§ FRAGMENTO DEL DOCUMENTO

Esa función de revisión previa no tiene hoy un equivalente tecnológico con efectos jurídicos equivalentes. 

 

Lo que la firma electrónica cualificada no puede hacer (y probablemente no debería) 

Hay cinco funciones del notario que conviene conocer antes de decidir cuándo prescindir de su servicio y cuándo no. 

 1. La verificación de información registral

El notario puede consultar registros públicos como el Registro de la Propiedad o el Mercantil y valorar esa información en el contexto del acto. Una plataforma de firma digital, por sí sola, no realiza ese control jurídico integrado. 

 2. La fuerza ejecutiva en determinados casos

Determinadas escrituras públicas permiten acudir directamente a ejecución en caso de incumplimiento, si cumplen los requisitos legales. Un contrato privado firmado digitalmente, en general, no tiene esa eficacia por defecto. 

 3. Otorga validez legal a los actos que requieren forma pública

Testamentos abiertos, determinadas capitulaciones matrimoniales, muchos poderes y numerosos actos sobre bienes inmuebles requieren intervención notarial. Aquí no hay alternativa: la forma es un requisito legal.

§ INSTRUCCIONES DE TRABAJO
A) Según el fragmento sobre las funciones del notario, ¿qué registros públicos puede consultar el notario?
B) Indica si cada afirmación concuerda con el fragmento sobre las funciones del notario: (i) un contrato privado firmado digitalmente tiene, en general, fuerza ejecutiva por defecto; (ii) los testamentos abiertos requieren intervención notarial; (iii) una plataforma de firma digital realiza por sí sola el control jurídico integrado.
C) Prosigue el fragmento sobre las funciones del notario a partir de donde termina.
Las entradas no intervienen en nada de esto.

§ DATOS PARA REVISAR
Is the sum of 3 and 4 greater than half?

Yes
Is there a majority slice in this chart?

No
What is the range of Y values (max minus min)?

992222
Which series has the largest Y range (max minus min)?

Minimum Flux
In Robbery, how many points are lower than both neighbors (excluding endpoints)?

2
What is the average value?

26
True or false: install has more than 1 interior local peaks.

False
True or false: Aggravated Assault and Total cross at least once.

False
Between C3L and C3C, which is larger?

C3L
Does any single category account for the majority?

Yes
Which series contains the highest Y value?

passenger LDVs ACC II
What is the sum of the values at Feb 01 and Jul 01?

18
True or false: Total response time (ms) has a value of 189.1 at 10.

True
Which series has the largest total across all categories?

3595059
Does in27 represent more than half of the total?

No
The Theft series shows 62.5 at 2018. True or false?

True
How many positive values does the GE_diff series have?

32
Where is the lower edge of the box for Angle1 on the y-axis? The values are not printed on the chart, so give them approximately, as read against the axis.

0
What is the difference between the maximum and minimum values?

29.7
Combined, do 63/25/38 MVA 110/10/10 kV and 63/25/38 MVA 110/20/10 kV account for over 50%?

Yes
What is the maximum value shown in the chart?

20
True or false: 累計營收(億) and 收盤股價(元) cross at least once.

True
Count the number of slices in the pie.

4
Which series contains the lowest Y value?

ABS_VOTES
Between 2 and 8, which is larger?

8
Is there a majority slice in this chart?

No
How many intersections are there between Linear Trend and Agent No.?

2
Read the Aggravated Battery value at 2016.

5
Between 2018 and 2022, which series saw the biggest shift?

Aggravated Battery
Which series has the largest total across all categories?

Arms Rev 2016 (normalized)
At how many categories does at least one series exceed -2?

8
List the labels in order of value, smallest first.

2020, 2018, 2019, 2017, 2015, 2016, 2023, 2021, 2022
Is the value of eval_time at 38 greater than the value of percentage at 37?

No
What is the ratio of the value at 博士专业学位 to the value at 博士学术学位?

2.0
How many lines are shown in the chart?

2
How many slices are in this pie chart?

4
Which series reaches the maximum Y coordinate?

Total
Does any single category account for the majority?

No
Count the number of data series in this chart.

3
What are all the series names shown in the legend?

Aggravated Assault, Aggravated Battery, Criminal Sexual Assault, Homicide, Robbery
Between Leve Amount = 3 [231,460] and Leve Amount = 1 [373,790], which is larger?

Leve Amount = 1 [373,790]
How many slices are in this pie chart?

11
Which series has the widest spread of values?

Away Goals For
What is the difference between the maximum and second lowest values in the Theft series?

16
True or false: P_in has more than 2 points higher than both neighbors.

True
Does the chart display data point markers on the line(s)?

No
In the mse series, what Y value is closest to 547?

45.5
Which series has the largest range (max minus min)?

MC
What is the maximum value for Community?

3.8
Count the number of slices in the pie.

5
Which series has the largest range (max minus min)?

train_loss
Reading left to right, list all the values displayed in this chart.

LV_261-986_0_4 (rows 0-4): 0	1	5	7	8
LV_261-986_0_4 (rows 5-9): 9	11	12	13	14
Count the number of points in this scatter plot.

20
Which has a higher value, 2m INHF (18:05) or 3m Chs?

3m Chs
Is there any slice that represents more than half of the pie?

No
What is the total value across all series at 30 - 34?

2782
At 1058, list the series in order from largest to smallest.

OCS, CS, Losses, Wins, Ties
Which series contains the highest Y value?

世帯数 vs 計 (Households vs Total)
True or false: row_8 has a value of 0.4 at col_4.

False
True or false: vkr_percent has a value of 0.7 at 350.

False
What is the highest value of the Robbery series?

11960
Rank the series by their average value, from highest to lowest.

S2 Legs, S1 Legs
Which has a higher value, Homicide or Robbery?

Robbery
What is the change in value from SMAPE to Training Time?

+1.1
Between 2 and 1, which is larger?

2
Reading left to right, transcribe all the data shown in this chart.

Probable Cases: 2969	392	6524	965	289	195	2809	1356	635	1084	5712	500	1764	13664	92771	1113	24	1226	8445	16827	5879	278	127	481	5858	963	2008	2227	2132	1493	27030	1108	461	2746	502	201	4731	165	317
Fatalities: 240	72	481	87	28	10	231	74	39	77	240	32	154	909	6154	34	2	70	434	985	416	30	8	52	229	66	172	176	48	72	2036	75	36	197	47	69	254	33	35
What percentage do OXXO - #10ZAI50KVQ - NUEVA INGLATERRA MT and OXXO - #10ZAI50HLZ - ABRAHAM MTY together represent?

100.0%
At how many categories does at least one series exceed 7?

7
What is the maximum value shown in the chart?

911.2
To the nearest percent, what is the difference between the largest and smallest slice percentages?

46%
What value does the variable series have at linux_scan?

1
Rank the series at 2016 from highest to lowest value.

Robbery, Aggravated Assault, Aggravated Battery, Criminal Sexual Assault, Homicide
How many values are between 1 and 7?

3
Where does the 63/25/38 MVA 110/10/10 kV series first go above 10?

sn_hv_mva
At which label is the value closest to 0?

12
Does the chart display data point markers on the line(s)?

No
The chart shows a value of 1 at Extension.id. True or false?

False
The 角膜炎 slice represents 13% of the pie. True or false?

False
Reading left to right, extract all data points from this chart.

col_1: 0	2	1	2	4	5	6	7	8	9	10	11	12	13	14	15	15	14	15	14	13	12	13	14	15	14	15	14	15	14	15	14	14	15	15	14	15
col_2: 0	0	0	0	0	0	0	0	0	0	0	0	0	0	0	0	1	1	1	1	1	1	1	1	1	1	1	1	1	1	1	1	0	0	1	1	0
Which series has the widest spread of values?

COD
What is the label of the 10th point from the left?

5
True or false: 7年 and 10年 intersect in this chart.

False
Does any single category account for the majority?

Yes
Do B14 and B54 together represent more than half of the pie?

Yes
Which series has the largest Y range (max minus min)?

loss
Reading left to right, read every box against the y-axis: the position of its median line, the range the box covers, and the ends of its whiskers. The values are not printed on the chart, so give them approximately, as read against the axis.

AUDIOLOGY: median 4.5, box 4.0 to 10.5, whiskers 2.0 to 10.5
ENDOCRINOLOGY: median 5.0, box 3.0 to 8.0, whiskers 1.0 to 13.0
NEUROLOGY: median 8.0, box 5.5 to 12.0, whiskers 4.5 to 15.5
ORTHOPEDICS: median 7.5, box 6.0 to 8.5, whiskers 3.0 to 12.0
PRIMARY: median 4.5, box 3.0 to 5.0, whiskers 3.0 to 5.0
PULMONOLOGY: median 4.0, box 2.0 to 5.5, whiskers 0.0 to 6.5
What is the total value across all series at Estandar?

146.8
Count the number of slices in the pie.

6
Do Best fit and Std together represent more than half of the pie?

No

§ RESPUESTAS DE LA ACTIVIDAD
A) El Registro de la Propiedad o el Mercantil.

B)
(i) No: «Un contrato privado firmado digitalmente, en general, no tiene esa eficacia por defecto.»
(ii) Sí: «Testamentos abiertos, determinadas capitulaciones matrimoniales, muchos poderes y numerosos actos sobre bienes inmuebles requieren intervención notarial.»
(iii) No: «Una plataforma de firma digital, por sí sola, no realiza ese control jurídico integrado.»

C)
 4. El asesoramiento imparcial

El notario tiene el deber de informar de forma comprensible, especialmente a la parte que puede estar en posición más débil. Esa función de equilibrio no la proporciona una herramienta tecnológica. 

 5. La fe pública sobre hechos 

El notario puede dar fe de hechos presenciados o comprobados por él. Esa capacidad no se sustituye con una firma electrónica cualificada.

Lo que sí está pasando en Europa  

 Estonia digitalizó gran parte de sus trámites jurídicos hace años. Allí, constituir una empresa es rápido y los contratos entre empresas son electrónicos. Aun así, determinadas operaciones, especialmente inmobiliarias o sucesorias, siguen sujetas a control notarial o equivalente. 

En los Países Bajos, desde 2024 es posible constituir determinadas sociedades de forma digital mediante escritura notarial electrónica. El notario no desaparece: evoluciona hacia procesos más eficientes y mayor valor jurídico. 

En España, la creación del “Portal Notarial del Ciudadano” (impulsado por la Ley 11/2023) ha marcado un hito en la digitalización jurídica, permitiendo por primera vez autorizar ciertos documentos públicos sin desplazamiento físico mediante videoconferencia y firma electrónica. Entre sus principales novedades destacan: 

  • Firma telemática: Es posible formalizar actos societarios (como la constitución de sociedades), poderes notariales, pólizas mercantiles y legitimación de firmas totalmente online. 
  • Protocolo electrónico: Desde finales de 2023, convive el protocolo en papel con una matriz digital, lo que permite la expedición casi inmediata de copias autorizadas electrónicas que el ciudadano puede llevar en su móvil con plena validez legal. 
  • Gestión personal: El usuario puede elegir notario, consultar los documentos en los que ha intervenido en los últimos años y gestionar su agenda jurídica de forma gratuita y segura.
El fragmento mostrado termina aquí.